Different people have different resistance to different environments. Track and Field coaches all over the world have their athletes do barefoot strides on the grass to recover after a medium long run on city streets.

As for hard surfaces, it is possible to cover, protect, and give better grip to the feet. And this is where shoes like the Vibram Fivefingers (VFf) come in handy. Corrado advises to first wear them in a casual environment and to bring a spare pair of shoes in the beginning stages.

One way to experiment is instead of going on a regular circuit which takes you quite far from home or your gym, to run in the vicinity, perhaps in concentric circles so that if issues occur you are not far away from your starting place.

Furthermore, one needs time to get adjusted so it is best to start with a short stride, and then slowly increasing it. There is no one formula that applies to all. The principle is applying the fundamentals to your liking.

The shorter stride is the easier it is to control. This is also ideal for managing shock absorption, stability and steadiness while running. For a more intense workout, one can always raise the leg as though climbing a staircase with very high steps. When landing, what would be ideal is if the feeling is that of using the whole foot naturally, without pain and pleasurably.

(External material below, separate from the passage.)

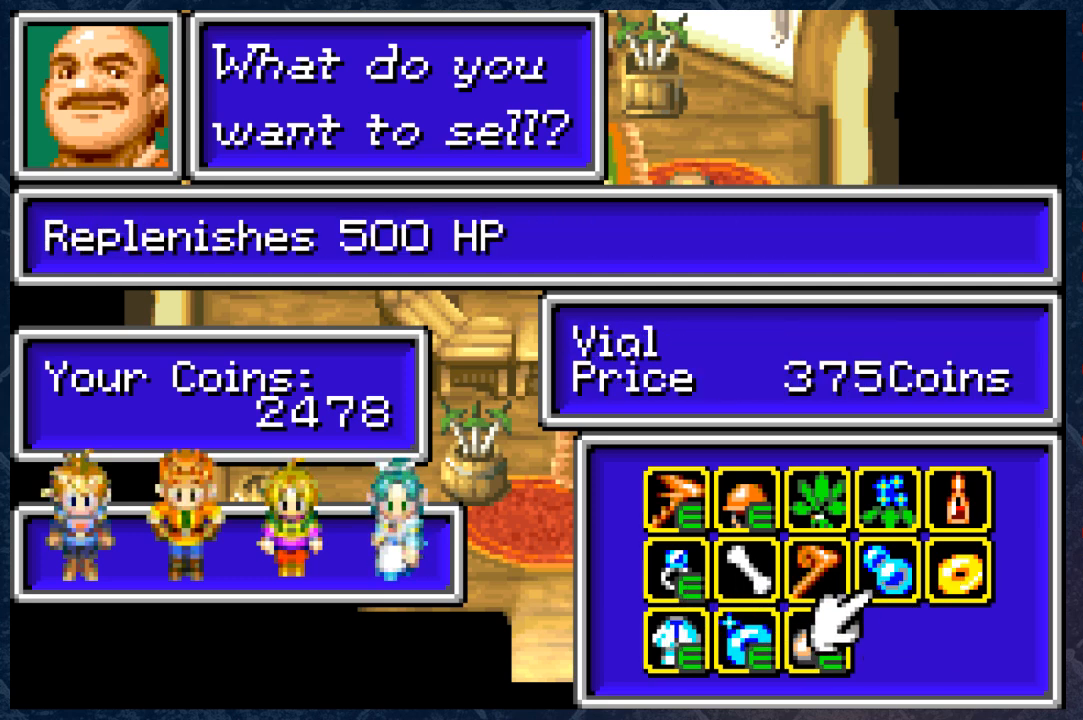
{"buttons": [], "left_stick": "center", "right_stick": "center", "events": []}
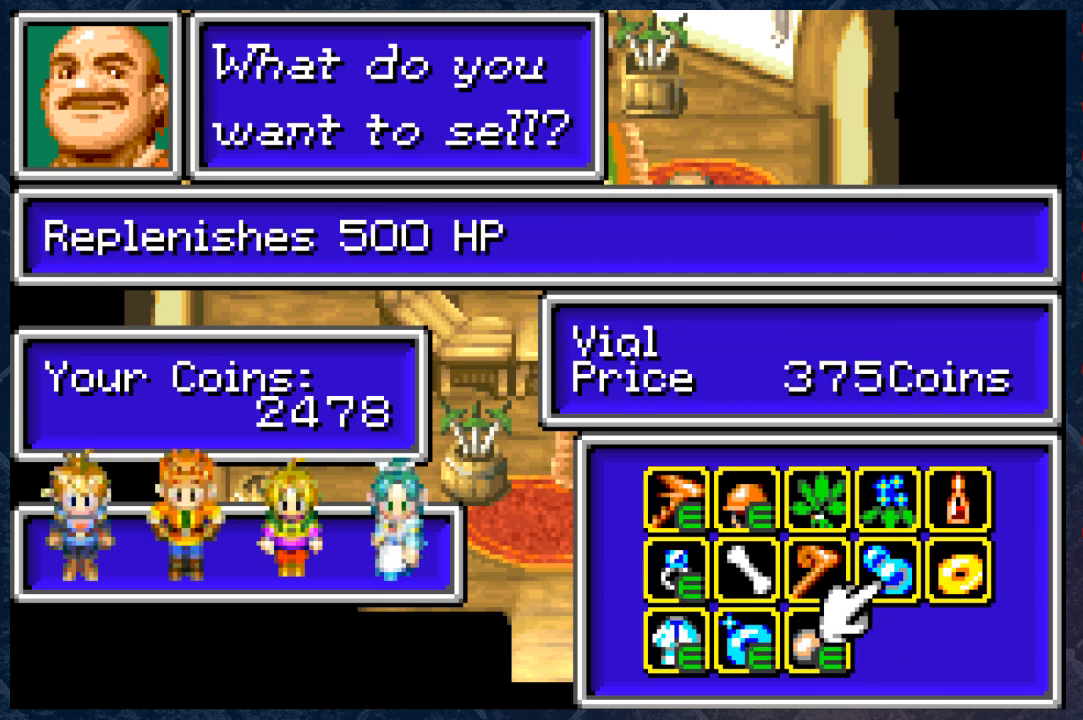
{"buttons": ["DPAD_LEFT"], "left_stick": "center", "right_stick": "center", "events": [[417, "DPAD_LEFT", "down"]]}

Again, there is no “wrong way” of running because this is naturally adjusted to our body type and frame. With an understanding of the fundamentals of running barefoot, we can gradually find a way which is more related to technique and form rather than performance and objectives. We can really just also learn to relax (especially the shoulders!) while we run and make the whole activity very enjoyable. And it could just be, that by making it this good, at one point it might just coincide with the best performance we are capable of.

And by all means, for all over-achievers, challenge yourself but always know when to get out of the challenge if it just doesn’t feel good.

It was a short but highly informative running clinic. Thank you Corrado for your time and valuable advice!